19. The composition according to any preceding claim, wherein the nanoparticle is a liposome and the liposome bilayer comprises cholesterol.

20. The composition according to any preceding claim, wherein the nanoparticles are liposomes and are further coated with a polymer or copolymer.

21. The composition according to claim 20, wherein the polymer or copolymer comprise an amphiphilic block copolymer, such as a poloxamer.

22. The composition according to any preceding claim, wherein the therapeutic agent is suitable for treatment or prevention of an eye disorder

23. The composition according to any preceding claim, wherein the therapeutic agent is hydrophobic.

24. The composition according to any preceding claim, wherein the therapeutic agent is an anti-inflammatory agent, antihistamine, decongestant or combinations thereof.

25. The composition according to claim 24, wherein the anti-inflammatory agent comprises or consists of a corticosteroid.

26. The composition according to any preceding claim, wherein the therapeutic agent is in the amount of between about 0.01% and about 0.5% w/v of the composition.

27. The composition according to any preceding claim, wherein the therapeutic agent is at a concentration of between about 0.01 mg/ml and about 2 mg/ml.

28. The composition according to any preceding claim, wherein the therapeutic agent is provided in combination with one or more other therapeutically active agents.

29. The composition according to any preceding claim, wherein the composition is a pharmaceutically acceptable composition.
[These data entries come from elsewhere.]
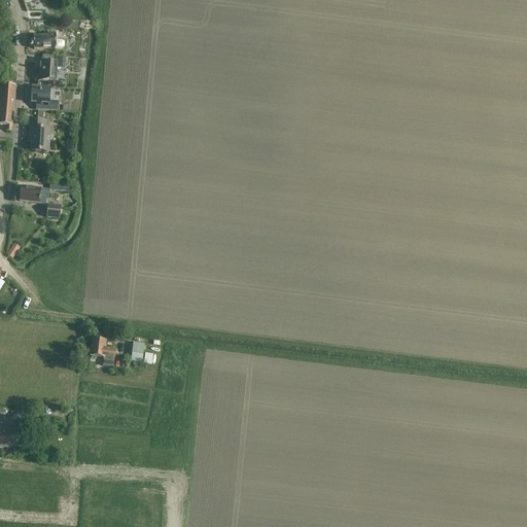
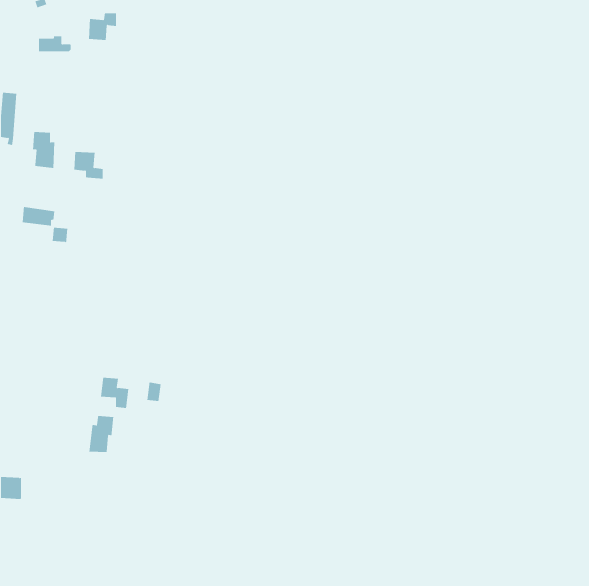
building: [39,55,65,79] -> [88,13,117,40]
building: [31,84,58,109] -> [73,151,103,179]
building: none -> [89,415,114,453]

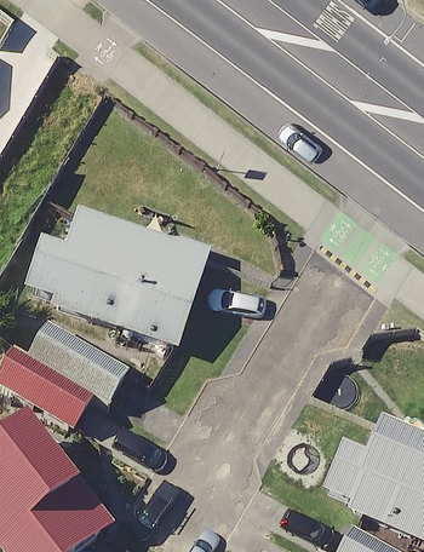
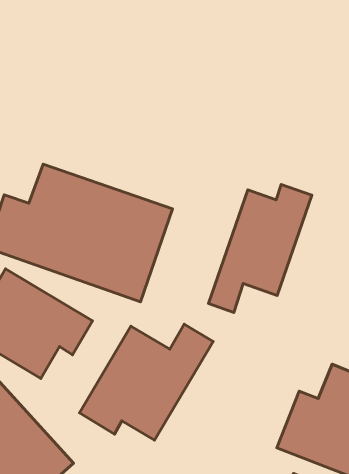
building: none -> [208,184,312,313]
building: none -> [79,324,213,440]

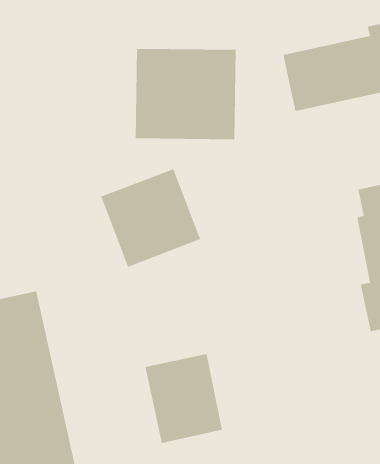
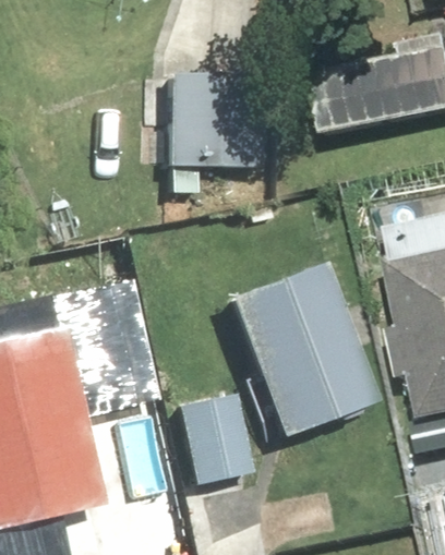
building: [100,168,201,268] -> none
building: none -> [229,261,376,436]

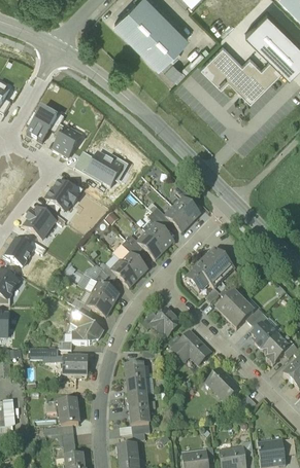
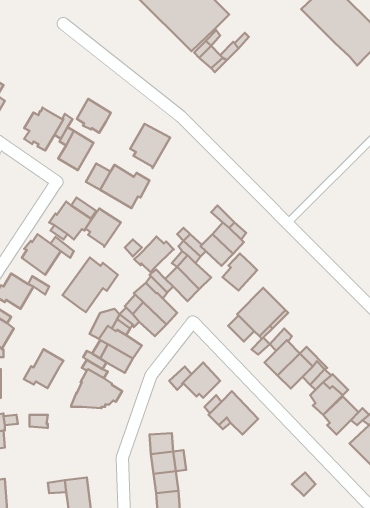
building: [200,44,282,100] -> none
building: none -> [77,99,111,133]
building: none -> [130,124,170,168]
building: none -> [86,209,121,247]
building: none -> [134,237,174,272]
building: none -> [223,254,257,290]
building: none -> [63,258,118,312]
building: none -> [24,349,64,388]
building: [62,358,87,376] -> none
building: [205,368,240,402] -> none

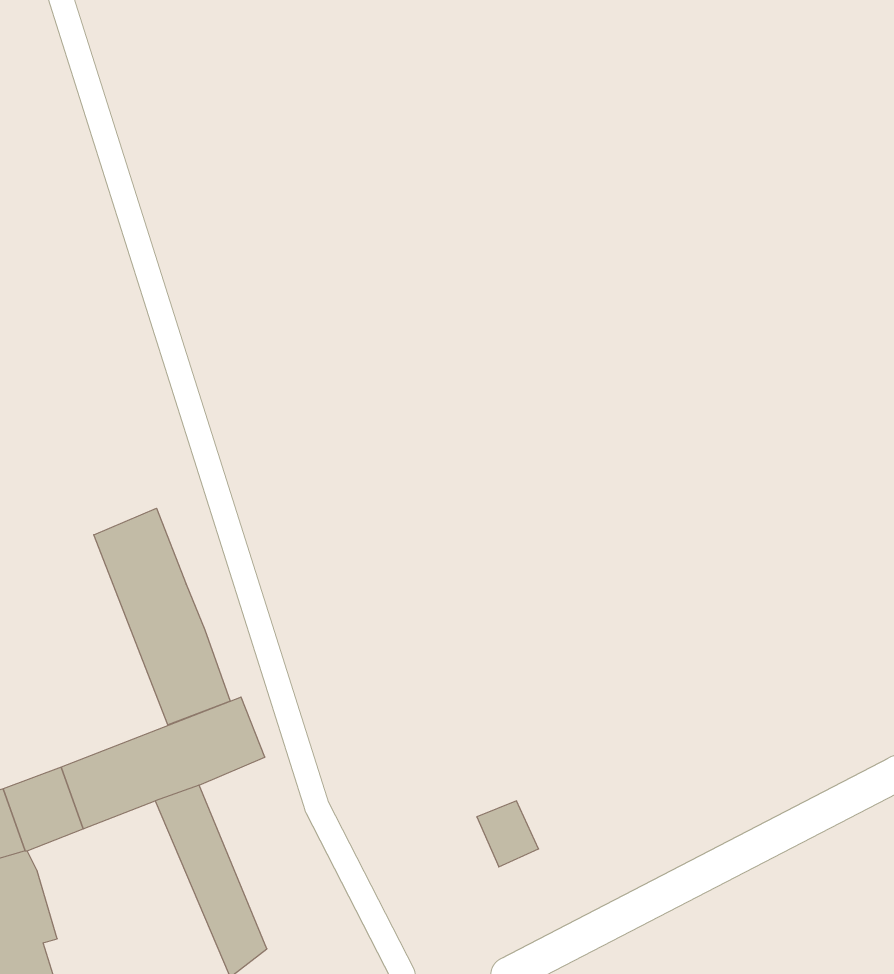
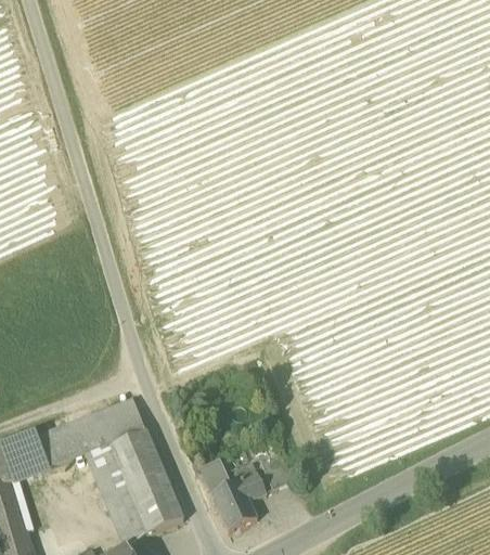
building: [94,508,230,725] -> none
building: none -> [109,430,183,534]
building: none -> [199,460,266,531]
30. The composition according to any preceding claim, wherein the composition is an ophthalmically acceptable composition.

31. The composition according to any preceding claim, wherein the composition is suitable for topical administration to the eye.

32. A composition according to any preceding claim, for use in the treatment or prevention of an eye disorder in a subject.

33. Use of a composition according to any one of claims 1-31 in the manufacture of a medicament for treatment or prevention of an eye disorder in a subject.

34. A method of treatment or prevention of an eye disorder in a subject comprising the administration of the composition according to any one of claims 1-31 to an eye of the subject.

35. The composition for use according to claim 32 the use according to claim 33, or the method according to claim 34, wherein administration of the composition is topical to the surface of the eye or to the eyelid.

36. An eye drop dispenser or eye wash device comprising the composition according to any one of claims 1-31.